As with Obamacare, the more we have learned about the NSA’s activities, the worse it gets. Both the ACA and NSA have quickly become exemplary models of how abhorrently the government mismanages its commitments.

Perhaps no one is more fed up than young Americans. A Harvard poll released this month showed that among millennials, 57 percent disapproved of Obamacare. National Journal also reported: “In addition to health care, domestic spying is an issue that puts Obama on the wrong side of the rising generation … strong majorities of 18-to-29-year-olds oppose the government collecting information from social networks, Web-browsing histories, email, GPS locations, telephone calls, and text messages…”

Added National Journal: “A majority of Americans under age 25 — the youngest millennials — would favor throwing Obama out of office.”

Obamacare is not the same thing as national security. We do not have to have government healthcare but we certainly do need intelligence and spying for security purposes. Still, it is not an accident that the Obamacare mess is mirrored by an out-of-control NSA. Both are massive government bureaucracies and behave as such. Both abuse their power and the people they allegedly serve.

Americans deserve to know the truth about the damage caused by the ACA and NSA. With Obamacare, we continue to see this monstrosity before us, with each passing, painful day.

But how would we have known about the NSA scandals if not for a whistleblower like Snowden? The NSA and James Clapper seemed prepared to conceal or lie about it forever. It was classified information, and anyone who did speak out was obviously going to have to break the law, as Snowden unquestionably did.

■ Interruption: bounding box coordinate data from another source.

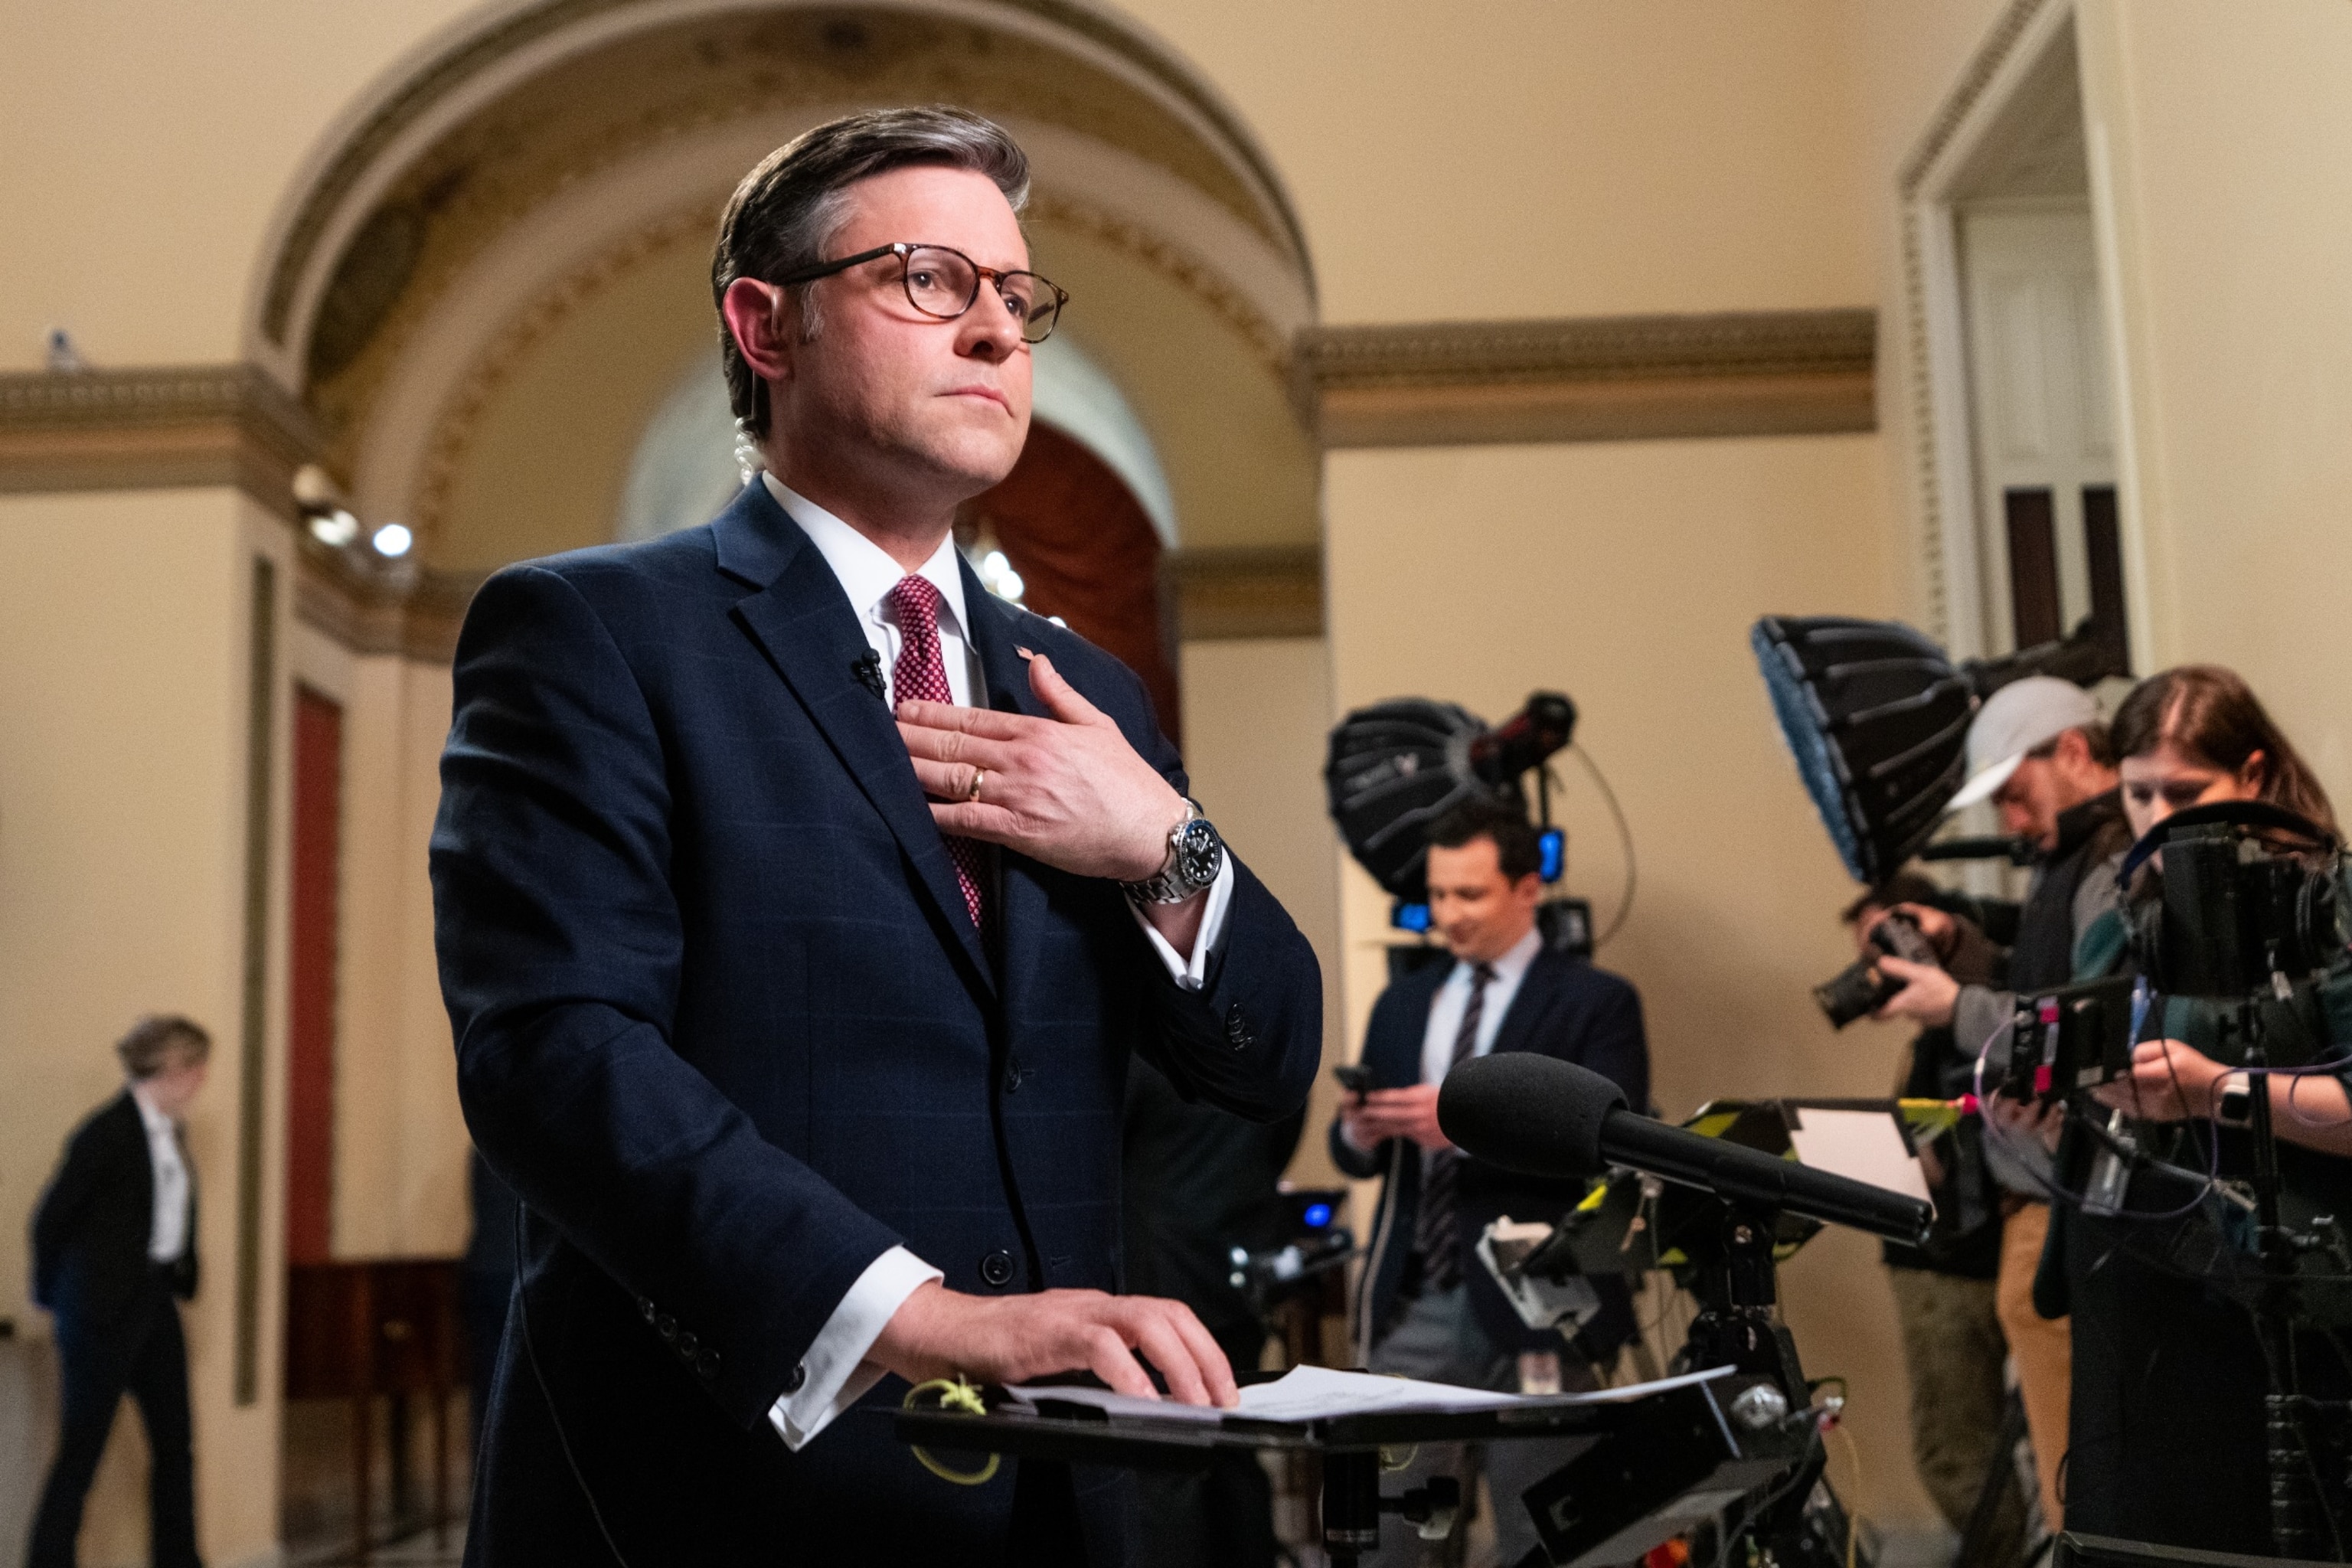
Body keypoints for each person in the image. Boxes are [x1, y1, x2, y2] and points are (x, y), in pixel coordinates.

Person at [430, 106, 1321, 1566]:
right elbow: (556, 1054)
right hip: (721, 1485)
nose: (993, 330)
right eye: (928, 278)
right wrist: (915, 1315)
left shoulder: (1082, 687)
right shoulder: (594, 630)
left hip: (1055, 1492)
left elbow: (1263, 1056)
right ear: (762, 326)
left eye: (1014, 295)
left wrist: (1162, 837)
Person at [2042, 665, 2352, 1549]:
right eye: (2138, 791)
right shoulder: (2120, 923)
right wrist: (2046, 1101)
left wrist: (2216, 1088)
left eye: (2186, 790)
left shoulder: (2321, 911)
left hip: (2279, 1309)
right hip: (2130, 1304)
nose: (2159, 815)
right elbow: (2095, 1084)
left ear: (2253, 776)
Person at [1330, 799, 1648, 1566]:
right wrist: (1360, 1129)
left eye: (1470, 894)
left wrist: (1463, 1131)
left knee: (1545, 1539)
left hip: (1539, 1302)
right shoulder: (1404, 999)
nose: (1450, 914)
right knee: (1395, 1543)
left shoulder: (1595, 1000)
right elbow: (1354, 1158)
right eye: (1438, 894)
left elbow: (1609, 1150)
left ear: (1528, 889)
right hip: (1416, 1303)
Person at [1873, 675, 2125, 1530]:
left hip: (2072, 1194)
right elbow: (2046, 982)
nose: (2013, 822)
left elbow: (2088, 1017)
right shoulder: (2071, 862)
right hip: (2049, 1185)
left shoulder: (2109, 859)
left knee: (2082, 1487)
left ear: (2078, 751)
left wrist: (1956, 1006)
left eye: (2017, 795)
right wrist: (1962, 943)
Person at [1843, 874, 2023, 1559]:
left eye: (1885, 948)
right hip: (1956, 1254)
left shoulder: (1976, 1028)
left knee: (1953, 1450)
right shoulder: (1939, 1041)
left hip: (1953, 1259)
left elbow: (1946, 1162)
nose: (1873, 975)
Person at [26, 1015, 211, 1568]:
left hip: (156, 1303)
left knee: (175, 1450)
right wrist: (54, 1298)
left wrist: (182, 1272)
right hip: (100, 1314)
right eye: (197, 1067)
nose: (202, 1080)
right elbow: (50, 1219)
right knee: (82, 1454)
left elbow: (168, 1212)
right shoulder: (106, 1132)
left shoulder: (172, 1131)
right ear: (172, 1068)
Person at [1119, 1057, 1302, 1568]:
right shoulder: (1261, 1043)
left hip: (1158, 1272)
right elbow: (1282, 1138)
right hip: (1237, 1270)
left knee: (1164, 1466)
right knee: (1235, 1455)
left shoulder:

The same tendency toward corruption we see in domestic government is just as true of the national security state, and perhaps worse, because agencies like the NSA expect complete secrecy and immunity. It is not practical or wise for the average citizen to be privy to everything that happens with national intelligence. But neither is it wise to put blanket trust in any part of government.

If Snowden had not come forward, it’s unlikely that we would be aware of the NSA abuses that most Americans were glad they learned about. In revealing the horrors of Obamacare, we are all Snowden. But for the public to discover the NSA’s abuses, there had to be a Snowden.

Some of the first conservative gut reactions to Snowden’s revelations were probably the most accurate. Sarah Palin said, “I really don’t think that Snowden is the issue, though, in any of this. I think the issue is, again, is that government is so large and so intrusive in all aspects of life that we need more revelations, we need more truth about what our administration is doing so that we can hold our government, that works for us — to hold them accountable.”

Said Glenn Beck of Snowden, “This guy is a hero.”

Parts of Obamacare might end up benefitting some citizens, but might never overshadow the image of the ACA as an overall disaster. Some of Snowden’s actions, or perhaps future actions, may prove to be irresponsible. But any possible missteps or criminal misdeeds will not obscure his larger service of revealing what terrible things the NSA has done, and continues to do, to American citizens.

It is one thing to question whether a whistleblower has crossed lines. It is quite another to say there should be no such thing as a whistleblower.

In an insightful column at The Federalist, “Americans Don’t Trust The Government, And That Could Be Great For America,” Ben Domenech writes, “The failure of government to live up to its promise is an opportunity for honesty and clarity and for the American people to reexamine the role of the citizen and the state — not a moment for despair.”

For conservatives and libertarians, this could be an important teachable moment for the country. If we want to see the demise of big government, it will have to start somewhere. There will have to be monumental events that cause citizens to start asking the right questions and drawing certain conclusions.

The more Americans know about their government the better. Perhaps the ACA and NSA debacles might have a silver lining yet.